The North Tees and Hartlepool NHS Foundation Trust figures indicate it could have been a needle, pin or a swab that was left after the surgery, but bosses say the errors account for a minute fraction of the operations that are carried out.

Figures have also revealed that there were single incidents involving a wrong implant/prosthesis, misplaced naso-or oro-gastric tubes and one of wrong surgery site in the last three years.

Bosses said the three incidents acounted for only 0.01 per cent, which is one in 10,000 of all the operations performed by the trust.

Director of nursing, patient safety and quality Sue Smith said: “We have an open culture of reporting and all staff, regardless of grade, are encouraged to report their concerns in the interest of patient safety.

“All incidents are investigated and lessons are shared and learned.
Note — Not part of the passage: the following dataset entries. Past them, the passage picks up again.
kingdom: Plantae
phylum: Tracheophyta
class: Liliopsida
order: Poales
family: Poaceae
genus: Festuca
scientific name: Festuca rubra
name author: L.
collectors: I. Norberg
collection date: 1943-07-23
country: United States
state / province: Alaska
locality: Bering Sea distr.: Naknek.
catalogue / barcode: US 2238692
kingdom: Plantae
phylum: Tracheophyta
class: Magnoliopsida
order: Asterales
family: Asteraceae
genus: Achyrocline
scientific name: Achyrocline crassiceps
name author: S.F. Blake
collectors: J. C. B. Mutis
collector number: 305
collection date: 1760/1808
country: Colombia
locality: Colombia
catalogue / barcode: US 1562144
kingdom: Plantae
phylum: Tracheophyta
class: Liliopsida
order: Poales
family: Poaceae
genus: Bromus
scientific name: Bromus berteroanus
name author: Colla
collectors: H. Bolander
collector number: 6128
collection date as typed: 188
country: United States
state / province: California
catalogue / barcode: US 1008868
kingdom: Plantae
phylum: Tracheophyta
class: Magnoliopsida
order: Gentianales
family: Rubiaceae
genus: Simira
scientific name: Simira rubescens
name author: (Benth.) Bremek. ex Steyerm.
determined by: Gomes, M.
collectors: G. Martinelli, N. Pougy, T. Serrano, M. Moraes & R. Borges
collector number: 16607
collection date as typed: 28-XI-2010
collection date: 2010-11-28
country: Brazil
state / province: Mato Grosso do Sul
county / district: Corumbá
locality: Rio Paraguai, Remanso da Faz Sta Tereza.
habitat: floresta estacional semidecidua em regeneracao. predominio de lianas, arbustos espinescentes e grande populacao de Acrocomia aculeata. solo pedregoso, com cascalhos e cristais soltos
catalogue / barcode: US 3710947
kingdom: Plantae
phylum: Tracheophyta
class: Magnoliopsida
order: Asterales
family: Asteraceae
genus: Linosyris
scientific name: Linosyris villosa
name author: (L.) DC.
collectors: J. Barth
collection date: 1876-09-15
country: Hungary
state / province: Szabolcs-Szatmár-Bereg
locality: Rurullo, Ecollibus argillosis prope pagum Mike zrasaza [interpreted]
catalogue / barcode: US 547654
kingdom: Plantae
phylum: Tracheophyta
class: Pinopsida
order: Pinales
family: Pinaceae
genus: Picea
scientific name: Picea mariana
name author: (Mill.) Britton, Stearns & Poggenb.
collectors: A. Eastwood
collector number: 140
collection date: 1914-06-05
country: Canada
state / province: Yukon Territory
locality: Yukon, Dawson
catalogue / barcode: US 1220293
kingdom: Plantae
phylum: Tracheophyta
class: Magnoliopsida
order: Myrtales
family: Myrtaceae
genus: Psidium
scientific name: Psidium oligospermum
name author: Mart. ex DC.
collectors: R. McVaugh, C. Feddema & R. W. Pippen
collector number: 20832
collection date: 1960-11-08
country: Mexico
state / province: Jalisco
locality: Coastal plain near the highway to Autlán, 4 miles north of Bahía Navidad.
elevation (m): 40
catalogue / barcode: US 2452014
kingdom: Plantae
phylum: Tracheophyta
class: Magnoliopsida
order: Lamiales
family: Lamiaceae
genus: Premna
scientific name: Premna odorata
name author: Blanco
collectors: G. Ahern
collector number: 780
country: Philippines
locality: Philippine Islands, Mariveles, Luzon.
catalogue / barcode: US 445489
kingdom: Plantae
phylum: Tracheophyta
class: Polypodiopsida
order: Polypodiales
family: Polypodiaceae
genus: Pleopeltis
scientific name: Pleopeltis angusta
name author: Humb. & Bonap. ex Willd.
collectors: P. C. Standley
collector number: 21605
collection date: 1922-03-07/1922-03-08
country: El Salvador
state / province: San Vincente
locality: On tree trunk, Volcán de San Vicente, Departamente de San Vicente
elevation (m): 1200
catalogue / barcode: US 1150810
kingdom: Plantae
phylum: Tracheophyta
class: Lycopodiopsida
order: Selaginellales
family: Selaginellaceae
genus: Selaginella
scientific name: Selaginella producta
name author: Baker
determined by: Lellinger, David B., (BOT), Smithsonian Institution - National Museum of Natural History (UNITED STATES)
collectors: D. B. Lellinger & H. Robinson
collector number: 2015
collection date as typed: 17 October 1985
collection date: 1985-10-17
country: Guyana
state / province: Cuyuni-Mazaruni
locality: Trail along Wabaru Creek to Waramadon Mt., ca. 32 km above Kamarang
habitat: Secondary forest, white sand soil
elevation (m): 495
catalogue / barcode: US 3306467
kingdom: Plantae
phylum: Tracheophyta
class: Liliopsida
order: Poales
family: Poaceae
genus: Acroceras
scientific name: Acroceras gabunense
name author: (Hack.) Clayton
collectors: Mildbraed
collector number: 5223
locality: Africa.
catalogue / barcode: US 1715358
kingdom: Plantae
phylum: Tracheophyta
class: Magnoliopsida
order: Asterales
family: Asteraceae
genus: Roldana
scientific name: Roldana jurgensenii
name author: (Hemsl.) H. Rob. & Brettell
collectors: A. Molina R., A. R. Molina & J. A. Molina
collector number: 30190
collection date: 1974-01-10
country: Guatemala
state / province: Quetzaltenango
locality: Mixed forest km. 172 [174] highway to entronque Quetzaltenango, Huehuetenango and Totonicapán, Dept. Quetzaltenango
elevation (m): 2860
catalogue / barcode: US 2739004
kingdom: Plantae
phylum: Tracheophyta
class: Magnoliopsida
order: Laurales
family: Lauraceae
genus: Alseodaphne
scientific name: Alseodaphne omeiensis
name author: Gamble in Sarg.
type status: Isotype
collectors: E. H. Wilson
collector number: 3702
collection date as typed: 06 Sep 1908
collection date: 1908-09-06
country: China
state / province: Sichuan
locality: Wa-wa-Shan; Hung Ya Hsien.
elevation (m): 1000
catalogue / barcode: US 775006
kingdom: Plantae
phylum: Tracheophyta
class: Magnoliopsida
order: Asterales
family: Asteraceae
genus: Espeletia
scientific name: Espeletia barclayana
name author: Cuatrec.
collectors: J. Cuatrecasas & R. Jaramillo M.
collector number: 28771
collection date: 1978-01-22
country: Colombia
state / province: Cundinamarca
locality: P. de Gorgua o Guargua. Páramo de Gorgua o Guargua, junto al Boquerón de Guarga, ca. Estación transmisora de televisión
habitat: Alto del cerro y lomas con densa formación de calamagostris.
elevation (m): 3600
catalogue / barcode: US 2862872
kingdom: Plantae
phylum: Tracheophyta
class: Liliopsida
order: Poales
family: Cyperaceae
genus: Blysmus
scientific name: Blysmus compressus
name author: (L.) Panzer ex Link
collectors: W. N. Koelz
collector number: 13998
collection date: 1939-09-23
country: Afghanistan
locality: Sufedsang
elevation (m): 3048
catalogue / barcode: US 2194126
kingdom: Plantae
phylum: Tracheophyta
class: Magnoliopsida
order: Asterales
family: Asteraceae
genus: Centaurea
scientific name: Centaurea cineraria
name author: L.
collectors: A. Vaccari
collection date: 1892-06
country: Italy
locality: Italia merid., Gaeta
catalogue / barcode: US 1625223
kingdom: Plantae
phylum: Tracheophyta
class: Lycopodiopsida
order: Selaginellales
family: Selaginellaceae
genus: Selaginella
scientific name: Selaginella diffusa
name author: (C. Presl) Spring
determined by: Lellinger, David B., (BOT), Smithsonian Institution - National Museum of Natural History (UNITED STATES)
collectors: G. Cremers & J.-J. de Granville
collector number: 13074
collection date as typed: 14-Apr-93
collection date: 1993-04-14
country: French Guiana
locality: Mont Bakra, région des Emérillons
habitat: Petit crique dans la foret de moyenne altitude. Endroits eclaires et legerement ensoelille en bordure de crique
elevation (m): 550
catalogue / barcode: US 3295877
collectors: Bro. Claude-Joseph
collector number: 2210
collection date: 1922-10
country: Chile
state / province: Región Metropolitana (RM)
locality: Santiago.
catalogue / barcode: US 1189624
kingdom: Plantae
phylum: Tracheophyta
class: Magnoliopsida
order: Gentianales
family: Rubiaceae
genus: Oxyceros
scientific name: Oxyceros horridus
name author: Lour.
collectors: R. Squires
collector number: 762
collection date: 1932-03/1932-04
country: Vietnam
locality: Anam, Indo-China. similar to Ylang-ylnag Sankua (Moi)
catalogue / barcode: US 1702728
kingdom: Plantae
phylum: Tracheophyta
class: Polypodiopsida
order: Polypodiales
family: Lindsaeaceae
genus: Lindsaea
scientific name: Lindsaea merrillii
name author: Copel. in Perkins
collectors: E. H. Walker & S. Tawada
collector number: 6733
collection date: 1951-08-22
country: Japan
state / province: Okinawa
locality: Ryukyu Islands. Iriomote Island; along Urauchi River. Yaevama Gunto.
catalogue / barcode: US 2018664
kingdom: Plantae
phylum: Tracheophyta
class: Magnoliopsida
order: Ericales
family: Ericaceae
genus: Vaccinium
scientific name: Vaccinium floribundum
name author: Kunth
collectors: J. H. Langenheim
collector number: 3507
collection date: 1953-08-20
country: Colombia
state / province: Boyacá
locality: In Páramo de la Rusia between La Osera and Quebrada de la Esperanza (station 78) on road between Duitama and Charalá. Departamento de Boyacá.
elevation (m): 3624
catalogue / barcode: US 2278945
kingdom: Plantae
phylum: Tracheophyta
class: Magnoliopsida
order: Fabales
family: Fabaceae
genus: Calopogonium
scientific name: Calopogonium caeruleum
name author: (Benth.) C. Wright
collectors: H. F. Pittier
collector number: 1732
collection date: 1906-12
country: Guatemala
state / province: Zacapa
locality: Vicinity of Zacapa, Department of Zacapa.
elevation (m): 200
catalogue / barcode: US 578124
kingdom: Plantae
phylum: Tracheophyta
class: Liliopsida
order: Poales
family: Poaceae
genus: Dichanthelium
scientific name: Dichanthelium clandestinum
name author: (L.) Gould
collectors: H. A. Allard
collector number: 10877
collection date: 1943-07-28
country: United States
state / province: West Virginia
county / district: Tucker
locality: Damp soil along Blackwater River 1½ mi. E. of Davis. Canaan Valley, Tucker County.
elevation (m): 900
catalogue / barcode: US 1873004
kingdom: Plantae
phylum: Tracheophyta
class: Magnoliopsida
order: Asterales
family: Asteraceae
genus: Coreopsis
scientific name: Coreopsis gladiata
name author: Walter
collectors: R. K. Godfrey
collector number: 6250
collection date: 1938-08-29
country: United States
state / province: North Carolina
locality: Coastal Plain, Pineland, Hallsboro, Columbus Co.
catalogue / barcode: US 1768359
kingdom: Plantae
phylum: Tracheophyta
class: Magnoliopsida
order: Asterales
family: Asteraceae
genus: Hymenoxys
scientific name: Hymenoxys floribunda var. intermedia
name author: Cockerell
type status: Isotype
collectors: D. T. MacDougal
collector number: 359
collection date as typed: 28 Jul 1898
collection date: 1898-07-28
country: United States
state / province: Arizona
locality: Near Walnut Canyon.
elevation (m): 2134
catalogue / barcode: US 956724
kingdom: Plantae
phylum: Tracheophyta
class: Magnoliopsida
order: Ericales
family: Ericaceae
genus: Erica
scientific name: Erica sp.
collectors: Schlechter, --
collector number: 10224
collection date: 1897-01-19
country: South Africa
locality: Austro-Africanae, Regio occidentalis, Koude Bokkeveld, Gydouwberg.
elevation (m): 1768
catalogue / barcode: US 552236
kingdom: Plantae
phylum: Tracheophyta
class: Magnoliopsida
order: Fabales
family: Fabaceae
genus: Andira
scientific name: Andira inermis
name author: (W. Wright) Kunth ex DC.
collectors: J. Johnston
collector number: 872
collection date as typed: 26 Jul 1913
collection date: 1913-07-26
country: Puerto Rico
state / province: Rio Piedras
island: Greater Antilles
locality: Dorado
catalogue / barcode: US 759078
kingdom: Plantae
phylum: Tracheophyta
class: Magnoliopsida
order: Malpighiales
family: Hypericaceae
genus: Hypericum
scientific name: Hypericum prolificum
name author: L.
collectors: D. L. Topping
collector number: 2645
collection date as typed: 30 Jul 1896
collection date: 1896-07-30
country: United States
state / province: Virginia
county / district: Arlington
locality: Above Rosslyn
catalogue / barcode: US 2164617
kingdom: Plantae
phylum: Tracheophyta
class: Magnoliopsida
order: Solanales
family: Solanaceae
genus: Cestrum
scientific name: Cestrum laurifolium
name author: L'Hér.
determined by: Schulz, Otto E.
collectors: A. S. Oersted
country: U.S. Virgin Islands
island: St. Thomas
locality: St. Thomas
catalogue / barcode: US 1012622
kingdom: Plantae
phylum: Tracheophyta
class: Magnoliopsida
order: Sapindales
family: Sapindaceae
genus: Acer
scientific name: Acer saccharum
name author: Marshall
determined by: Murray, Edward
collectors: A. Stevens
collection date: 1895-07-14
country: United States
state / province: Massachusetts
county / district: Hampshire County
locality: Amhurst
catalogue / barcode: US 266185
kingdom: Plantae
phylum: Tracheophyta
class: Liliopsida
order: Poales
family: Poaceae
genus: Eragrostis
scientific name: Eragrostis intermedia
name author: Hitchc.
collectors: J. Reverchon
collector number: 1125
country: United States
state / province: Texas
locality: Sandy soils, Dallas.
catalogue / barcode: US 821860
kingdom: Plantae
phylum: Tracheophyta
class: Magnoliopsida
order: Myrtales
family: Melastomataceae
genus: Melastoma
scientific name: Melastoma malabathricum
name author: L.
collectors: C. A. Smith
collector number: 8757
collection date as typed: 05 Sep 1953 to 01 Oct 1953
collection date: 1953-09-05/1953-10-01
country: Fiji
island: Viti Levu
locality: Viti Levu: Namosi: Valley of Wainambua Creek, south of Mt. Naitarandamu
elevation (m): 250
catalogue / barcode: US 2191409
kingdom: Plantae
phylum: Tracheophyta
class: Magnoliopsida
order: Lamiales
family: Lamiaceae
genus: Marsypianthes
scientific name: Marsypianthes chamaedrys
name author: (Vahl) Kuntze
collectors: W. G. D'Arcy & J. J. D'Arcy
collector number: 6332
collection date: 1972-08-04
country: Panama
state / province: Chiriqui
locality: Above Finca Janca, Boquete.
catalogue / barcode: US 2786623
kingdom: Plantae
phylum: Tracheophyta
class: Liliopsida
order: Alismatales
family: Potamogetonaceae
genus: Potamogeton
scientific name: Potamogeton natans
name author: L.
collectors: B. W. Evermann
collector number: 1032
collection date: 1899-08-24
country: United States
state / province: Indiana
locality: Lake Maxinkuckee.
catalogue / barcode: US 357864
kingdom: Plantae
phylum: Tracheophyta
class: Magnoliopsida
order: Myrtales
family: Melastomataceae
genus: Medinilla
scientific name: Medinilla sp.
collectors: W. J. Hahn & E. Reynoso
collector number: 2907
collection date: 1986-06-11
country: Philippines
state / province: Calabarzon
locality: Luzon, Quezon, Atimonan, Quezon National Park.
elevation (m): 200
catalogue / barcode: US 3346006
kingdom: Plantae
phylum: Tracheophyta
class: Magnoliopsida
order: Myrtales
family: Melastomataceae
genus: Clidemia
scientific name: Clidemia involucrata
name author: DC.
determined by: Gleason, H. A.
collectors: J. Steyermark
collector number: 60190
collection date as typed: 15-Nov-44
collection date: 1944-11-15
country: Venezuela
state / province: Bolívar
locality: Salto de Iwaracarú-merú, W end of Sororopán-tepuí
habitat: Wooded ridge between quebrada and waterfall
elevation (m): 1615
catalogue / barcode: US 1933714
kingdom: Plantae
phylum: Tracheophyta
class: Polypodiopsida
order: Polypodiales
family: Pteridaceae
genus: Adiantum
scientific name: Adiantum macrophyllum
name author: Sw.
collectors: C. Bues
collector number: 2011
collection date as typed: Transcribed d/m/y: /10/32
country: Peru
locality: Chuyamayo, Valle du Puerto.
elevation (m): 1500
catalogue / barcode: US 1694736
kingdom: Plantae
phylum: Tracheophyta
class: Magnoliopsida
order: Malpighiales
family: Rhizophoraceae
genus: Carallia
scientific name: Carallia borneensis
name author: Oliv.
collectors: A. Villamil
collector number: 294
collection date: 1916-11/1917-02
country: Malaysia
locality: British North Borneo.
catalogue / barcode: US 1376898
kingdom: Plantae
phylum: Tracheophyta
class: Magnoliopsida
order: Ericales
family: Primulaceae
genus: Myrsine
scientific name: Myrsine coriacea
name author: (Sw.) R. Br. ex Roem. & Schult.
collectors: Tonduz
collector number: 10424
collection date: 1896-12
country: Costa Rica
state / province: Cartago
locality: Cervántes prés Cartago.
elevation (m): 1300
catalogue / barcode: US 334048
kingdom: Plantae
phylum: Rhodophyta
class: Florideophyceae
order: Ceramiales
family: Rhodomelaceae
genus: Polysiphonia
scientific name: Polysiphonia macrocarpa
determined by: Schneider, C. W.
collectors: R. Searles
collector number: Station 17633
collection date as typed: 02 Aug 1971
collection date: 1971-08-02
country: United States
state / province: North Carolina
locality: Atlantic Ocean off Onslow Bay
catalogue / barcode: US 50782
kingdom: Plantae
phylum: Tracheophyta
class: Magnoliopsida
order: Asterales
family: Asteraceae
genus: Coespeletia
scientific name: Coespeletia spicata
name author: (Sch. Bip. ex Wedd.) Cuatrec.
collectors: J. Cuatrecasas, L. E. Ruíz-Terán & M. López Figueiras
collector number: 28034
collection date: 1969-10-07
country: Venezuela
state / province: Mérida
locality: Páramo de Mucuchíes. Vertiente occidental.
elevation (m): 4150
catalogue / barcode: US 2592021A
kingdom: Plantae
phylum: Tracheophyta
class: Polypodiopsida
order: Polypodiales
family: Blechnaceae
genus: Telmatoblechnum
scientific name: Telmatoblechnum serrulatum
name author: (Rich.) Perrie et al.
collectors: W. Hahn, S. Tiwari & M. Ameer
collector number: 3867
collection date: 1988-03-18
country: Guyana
We are also open with the patient about incidents including never events, regardless of whether or not they caused harm to the patient.”

It comes as national figures have shown hundreds of hospital patients have suffered basic, preventable mistakes that should “never” happen in the NHS during the last four years including having surgical instruments left inside them and operations being carried out on the wrong body part.

In the last four years more than 750 patients at hospitals in England suffered “never events” - which are serious, largely preventable patient safety incidents.

The data found that there were 322 cases of “foreign objects” such as surgical instruments or swabs inside patients’ bodies, 214 had surgery on the wrong body part, 73 patients had feeding tubes inserted into their lungs, and 58 patients were fitted with the wrong implant, among other incidents.